▶ [THE RECORDS]:

════════

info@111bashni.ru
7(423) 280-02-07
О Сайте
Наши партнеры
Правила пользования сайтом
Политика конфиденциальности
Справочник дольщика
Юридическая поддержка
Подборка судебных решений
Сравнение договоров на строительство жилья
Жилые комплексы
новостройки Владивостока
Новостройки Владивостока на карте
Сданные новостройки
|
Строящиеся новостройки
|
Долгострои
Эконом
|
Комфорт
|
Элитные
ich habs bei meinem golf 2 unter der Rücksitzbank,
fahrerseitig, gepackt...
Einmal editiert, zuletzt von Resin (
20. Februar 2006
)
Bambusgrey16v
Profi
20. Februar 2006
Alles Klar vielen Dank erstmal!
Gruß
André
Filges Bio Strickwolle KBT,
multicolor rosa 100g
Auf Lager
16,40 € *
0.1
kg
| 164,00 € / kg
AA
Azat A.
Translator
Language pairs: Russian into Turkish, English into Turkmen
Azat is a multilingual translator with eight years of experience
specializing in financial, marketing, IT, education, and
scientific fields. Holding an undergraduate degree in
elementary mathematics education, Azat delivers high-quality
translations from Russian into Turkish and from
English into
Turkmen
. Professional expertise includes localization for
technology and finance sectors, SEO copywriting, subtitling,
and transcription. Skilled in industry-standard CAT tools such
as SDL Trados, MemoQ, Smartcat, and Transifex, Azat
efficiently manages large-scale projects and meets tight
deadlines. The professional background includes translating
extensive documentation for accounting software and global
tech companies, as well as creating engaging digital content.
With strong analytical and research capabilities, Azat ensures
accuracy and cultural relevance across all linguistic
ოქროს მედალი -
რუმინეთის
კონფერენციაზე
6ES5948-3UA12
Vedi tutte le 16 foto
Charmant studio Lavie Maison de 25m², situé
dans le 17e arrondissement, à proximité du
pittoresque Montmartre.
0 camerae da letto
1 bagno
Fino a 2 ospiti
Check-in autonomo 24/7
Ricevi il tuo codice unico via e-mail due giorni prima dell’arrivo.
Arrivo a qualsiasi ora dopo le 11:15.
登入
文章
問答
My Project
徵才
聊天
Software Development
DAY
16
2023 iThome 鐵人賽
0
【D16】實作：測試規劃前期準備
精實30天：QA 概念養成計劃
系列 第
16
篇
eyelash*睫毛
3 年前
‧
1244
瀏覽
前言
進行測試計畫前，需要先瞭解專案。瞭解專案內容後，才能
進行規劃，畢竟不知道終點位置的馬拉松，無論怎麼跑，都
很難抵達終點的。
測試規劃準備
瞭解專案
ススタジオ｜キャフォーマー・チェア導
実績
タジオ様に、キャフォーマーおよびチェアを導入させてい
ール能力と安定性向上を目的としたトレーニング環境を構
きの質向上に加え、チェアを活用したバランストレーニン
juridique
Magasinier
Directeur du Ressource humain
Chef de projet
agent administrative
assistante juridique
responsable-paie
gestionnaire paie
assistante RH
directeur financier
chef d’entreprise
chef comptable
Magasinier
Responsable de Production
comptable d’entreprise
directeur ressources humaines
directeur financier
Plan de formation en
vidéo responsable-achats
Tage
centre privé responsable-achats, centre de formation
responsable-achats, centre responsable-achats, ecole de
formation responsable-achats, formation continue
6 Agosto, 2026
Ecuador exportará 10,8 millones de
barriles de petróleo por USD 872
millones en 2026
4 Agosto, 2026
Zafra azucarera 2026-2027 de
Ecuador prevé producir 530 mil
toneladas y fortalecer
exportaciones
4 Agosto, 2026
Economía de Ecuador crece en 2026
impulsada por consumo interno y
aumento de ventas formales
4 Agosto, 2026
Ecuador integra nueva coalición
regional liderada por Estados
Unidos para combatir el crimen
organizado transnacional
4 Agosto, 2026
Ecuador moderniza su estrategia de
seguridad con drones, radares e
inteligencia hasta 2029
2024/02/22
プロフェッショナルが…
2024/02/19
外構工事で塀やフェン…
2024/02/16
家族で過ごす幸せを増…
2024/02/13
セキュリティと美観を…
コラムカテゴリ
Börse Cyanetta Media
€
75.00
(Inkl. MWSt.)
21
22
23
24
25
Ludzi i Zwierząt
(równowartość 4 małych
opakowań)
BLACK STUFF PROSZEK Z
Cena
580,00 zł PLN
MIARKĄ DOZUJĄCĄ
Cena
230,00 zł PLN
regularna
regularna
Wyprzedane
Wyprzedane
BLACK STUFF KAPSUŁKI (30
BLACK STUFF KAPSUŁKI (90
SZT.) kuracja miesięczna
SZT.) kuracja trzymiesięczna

════════

An exact copy of every record is needed, so retype them all.

▶ [OUTPUT BELOW]:
info@111bashni.ru
7(423) 280-02-07
О Сайте
Наши партнеры
Правила пользования сайтом
Политика конфиденциальности
Справочник дольщика
Юридическая поддержка
Подборка судебных решений
Сравнение договоров на строительство жилья
Жилые комплексы
новостройки Владивостока
Новостройки Владивостока на карте
Сданные новостройки
|
Строящиеся новостройки
|
Долгострои
Эконом
|
Комфорт
|
Элитные
ich habs bei meinem golf 2 unter der Rücksitzbank,
fahrerseitig, gepackt...
Einmal editiert, zuletzt von Resin (
20. Februar 2006
)
Bambusgrey16v
Profi
20. Februar 2006
Alles Klar vielen Dank erstmal!
Gruß
André
Filges Bio Strickwolle KBT,
multicolor rosa 100g
Auf Lager
16,40 € *
0.1
kg
| 164,00 € / kg
AA
Azat A.
Translator
Language pairs: Russian into Turkish, English into Turkmen
Azat is a multilingual translator with eight years of experience
specializing in financial, marketing, IT, education, and
scientific fields. Holding an undergraduate degree in
elementary mathematics education, Azat delivers high-quality
translations from Russian into Turkish and from
English into
Turkmen
. Professional expertise includes localization for
technology and finance sectors, SEO copywriting, subtitling,
and transcription. Skilled in industry-standard CAT tools such
as SDL Trados, MemoQ, Smartcat, and Transifex, Azat
efficiently manages large-scale projects and meets tight
deadlines. The professional background includes translating
extensive documentation for accounting software and global
tech companies, as well as creating engaging digital content.
With strong analytical and research capabilities, Azat ensures
accuracy and cultural relevance across all linguistic
ოქროს მედალი -
რუმინეთის
კონფერენციაზე
6ES5948-3UA12
Vedi tutte le 16 foto
Charmant studio Lavie Maison de 25m², situé
dans le 17e arrondissement, à proximité du
pittoresque Montmartre.
0 camerae da letto
1 bagno
Fino a 2 ospiti
Check-in autonomo 24/7
Ricevi il tuo codice unico via e-mail due giorni prima dell’arrivo.
Arrivo a qualsiasi ora dopo le 11:15.
登入
文章
問答
My Project
徵才
聊天
Software Development
DAY
16
2023 iThome 鐵人賽
0
【D16】實作：測試規劃前期準備
精實30天：QA 概念養成計劃
系列 第
16
篇
eyelash*睫毛
3 年前
‧
1244
瀏覽
前言
進行測試計畫前，需要先瞭解專案。瞭解專案內容後，才能
進行規劃，畢竟不知道終點位置的馬拉松，無論怎麼跑，都
很難抵達終點的。
測試規劃準備
瞭解專案
ススタジオ｜キャフォーマー・チェア導
実績
タジオ様に、キャフォーマーおよびチェアを導入させてい
ール能力と安定性向上を目的としたトレーニング環境を構
きの質向上に加え、チェアを活用したバランストレーニン
juridique
Magasinier
Directeur du Ressource humain
Chef de projet
agent administrative
assistante juridique
responsable-paie
gestionnaire paie
assistante RH
directeur financier
chef d’entreprise
chef comptable
Magasinier
Responsable de Production
comptable d’entreprise
directeur ressources humaines
directeur financier
Plan de formation en
vidéo responsable-achats
Tage
centre privé responsable-achats, centre de formation
responsable-achats, centre responsable-achats, ecole de
formation responsable-achats, formation continue
6 Agosto, 2026
Ecuador exportará 10,8 millones de
barriles de petróleo por USD 872
millones en 2026
4 Agosto, 2026
Zafra azucarera 2026-2027 de
Ecuador prevé producir 530 mil
toneladas y fortalecer
exportaciones
4 Agosto, 2026
Economía de Ecuador crece en 2026
impulsada por consumo interno y
aumento de ventas formales
4 Agosto, 2026
Ecuador integra nueva coalición
regional liderada por Estados
Unidos para combatir el crimen
organizado transnacional
4 Agosto, 2026
Ecuador moderniza su estrategia de
seguridad con drones, radares e
inteligencia hasta 2029
2024/02/22
プロフェッショナルが…
2024/02/19
外構工事で塀やフェン…
2024/02/16
家族で過ごす幸せを増…
2024/02/13
セキュリティと美観を…
コラムカテゴリ
Börse Cyanetta Media
€
75.00
(Inkl. MWSt.)
21
22
23
24
25
Ludzi i Zwierząt
(równowartość 4 małych
opakowań)
BLACK STUFF PROSZEK Z
Cena
580,00 zł PLN
MIARKĄ DOZUJĄCĄ
Cena
230,00 zł PLN
regularna
regularna
Wyprzedane
Wyprzedane
BLACK STUFF KAPSUŁKI (30
BLACK STUFF KAPSUŁKI (90
SZT.) kuracja miesięczna
SZT.) kuracja trzymiesięczna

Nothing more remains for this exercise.